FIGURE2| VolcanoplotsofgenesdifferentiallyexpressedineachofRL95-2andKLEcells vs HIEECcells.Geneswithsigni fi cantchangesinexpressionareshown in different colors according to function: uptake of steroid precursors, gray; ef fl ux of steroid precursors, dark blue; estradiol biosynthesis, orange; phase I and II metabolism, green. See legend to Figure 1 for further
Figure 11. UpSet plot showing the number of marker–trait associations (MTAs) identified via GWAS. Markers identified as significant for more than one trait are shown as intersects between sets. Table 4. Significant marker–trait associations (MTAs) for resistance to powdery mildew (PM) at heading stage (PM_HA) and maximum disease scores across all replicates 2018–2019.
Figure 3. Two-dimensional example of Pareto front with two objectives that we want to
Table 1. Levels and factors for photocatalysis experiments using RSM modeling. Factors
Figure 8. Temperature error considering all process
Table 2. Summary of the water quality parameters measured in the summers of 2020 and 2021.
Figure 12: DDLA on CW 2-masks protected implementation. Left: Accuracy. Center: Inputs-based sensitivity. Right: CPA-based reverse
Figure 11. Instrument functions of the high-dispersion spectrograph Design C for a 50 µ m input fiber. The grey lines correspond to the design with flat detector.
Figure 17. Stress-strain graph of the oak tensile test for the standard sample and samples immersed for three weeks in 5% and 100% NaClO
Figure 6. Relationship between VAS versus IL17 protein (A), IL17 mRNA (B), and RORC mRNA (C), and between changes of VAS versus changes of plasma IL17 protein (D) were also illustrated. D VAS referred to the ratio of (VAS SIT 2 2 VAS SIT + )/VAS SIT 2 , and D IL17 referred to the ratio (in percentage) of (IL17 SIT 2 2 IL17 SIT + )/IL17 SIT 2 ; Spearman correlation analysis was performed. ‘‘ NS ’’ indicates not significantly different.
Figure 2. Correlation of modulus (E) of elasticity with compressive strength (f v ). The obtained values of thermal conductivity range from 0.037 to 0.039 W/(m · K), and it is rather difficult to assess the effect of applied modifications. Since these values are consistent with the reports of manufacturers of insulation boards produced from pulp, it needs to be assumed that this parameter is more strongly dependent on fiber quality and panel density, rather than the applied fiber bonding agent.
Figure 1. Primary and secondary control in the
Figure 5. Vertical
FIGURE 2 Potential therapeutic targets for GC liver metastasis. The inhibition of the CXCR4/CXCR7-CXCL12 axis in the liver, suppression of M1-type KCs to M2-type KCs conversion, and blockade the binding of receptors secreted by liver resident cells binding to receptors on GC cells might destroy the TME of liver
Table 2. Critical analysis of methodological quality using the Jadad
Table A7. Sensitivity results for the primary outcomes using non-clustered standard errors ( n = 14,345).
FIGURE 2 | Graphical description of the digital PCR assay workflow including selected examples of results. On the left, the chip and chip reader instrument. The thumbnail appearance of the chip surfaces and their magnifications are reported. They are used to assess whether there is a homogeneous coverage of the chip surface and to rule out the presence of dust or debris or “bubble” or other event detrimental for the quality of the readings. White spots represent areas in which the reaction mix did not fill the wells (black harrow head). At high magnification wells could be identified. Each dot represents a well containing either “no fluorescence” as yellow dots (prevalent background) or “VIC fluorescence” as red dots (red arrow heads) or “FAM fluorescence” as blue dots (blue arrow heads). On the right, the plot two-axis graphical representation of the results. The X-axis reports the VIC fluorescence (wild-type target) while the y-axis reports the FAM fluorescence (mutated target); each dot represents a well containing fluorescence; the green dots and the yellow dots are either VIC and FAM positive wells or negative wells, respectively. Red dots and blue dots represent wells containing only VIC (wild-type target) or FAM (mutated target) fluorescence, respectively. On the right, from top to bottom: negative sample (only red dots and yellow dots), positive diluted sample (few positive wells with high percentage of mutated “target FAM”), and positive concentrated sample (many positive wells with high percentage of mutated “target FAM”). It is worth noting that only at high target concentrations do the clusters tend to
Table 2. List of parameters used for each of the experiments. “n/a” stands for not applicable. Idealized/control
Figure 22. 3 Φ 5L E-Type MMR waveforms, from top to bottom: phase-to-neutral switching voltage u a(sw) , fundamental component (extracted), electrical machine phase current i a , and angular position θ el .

++++++++++++++++++++

* **What you will do**: Every line with the string "analysis" in the material should be returned.

* **Your solution**:
Figure 6. Relationship between VAS versus IL17 protein (A), IL17 mRNA (B), and RORC mRNA (C), and between changes of VAS versus changes of plasma IL17 protein (D) were also illustrated. D VAS referred to the ratio of (VAS SIT 2 2 VAS SIT + )/VAS SIT 2 , and D IL17 referred to the ratio (in percentage) of (IL17 SIT 2 2 IL17 SIT + )/IL17 SIT 2 ; Spearman correlation analysis was performed. ‘‘ NS ’’ indicates not significantly different.
Table 2. Critical analysis of methodological quality using the Jadad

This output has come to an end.